Reproduce the records word for word from the start up to and including the line containing "친절한 상담과 꼼꼼한 진료로 환자를 편하게 해주한의원시", leaving out the pictures.

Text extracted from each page
—————

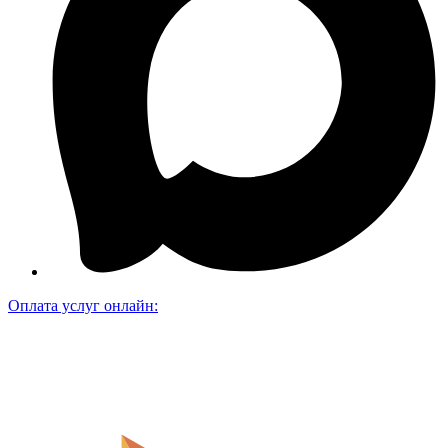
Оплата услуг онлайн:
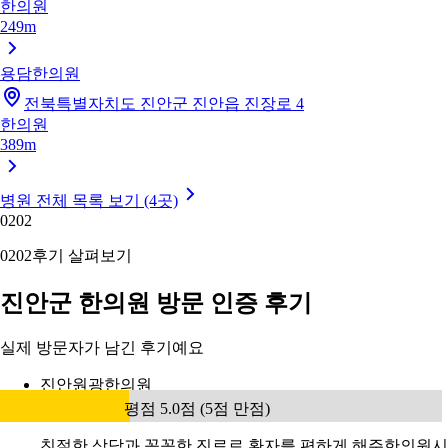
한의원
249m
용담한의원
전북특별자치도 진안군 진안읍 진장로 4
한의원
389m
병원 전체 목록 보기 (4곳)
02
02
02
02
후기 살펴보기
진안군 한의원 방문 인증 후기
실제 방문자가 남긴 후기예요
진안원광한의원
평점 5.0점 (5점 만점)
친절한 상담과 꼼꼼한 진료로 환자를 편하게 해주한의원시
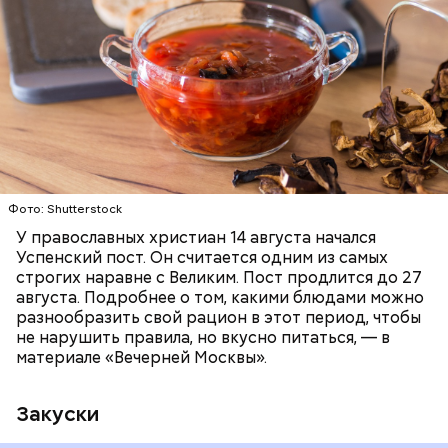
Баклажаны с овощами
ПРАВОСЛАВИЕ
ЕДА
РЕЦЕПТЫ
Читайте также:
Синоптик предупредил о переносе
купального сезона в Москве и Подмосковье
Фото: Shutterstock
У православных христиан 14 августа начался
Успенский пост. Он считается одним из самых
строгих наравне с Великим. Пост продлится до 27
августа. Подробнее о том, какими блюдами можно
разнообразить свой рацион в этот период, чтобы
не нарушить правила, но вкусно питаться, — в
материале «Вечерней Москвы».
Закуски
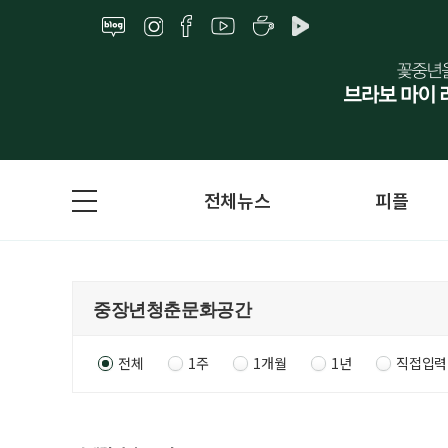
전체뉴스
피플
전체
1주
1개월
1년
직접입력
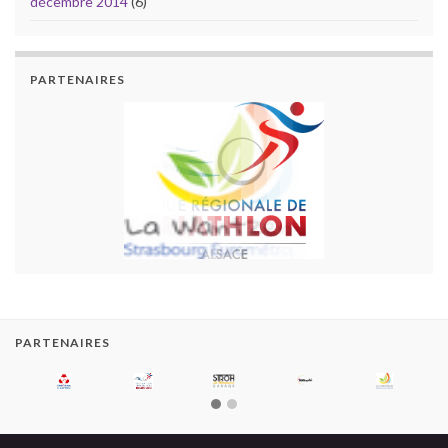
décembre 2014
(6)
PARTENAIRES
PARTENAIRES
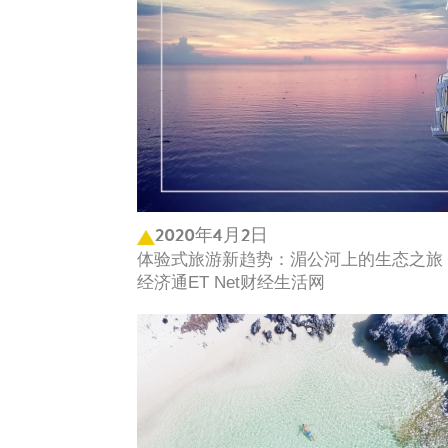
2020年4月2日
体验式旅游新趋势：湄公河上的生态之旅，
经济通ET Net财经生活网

—————

▶ _Output for this exercise_:
Оплата услуг онлайн:
한의원
249m
용담한의원
전북특별자치도 진안군 진안읍 진장로 4
한의원
389m
병원 전체 목록 보기 (4곳)
02
02
02
02
후기 살펴보기
진안군 한의원 방문 인증 후기
실제 방문자가 남긴 후기예요
진안원광한의원
평점 5.0점 (5점 만점)
친절한 상담과 꼼꼼한 진료로 환자를 편하게 해주한의원시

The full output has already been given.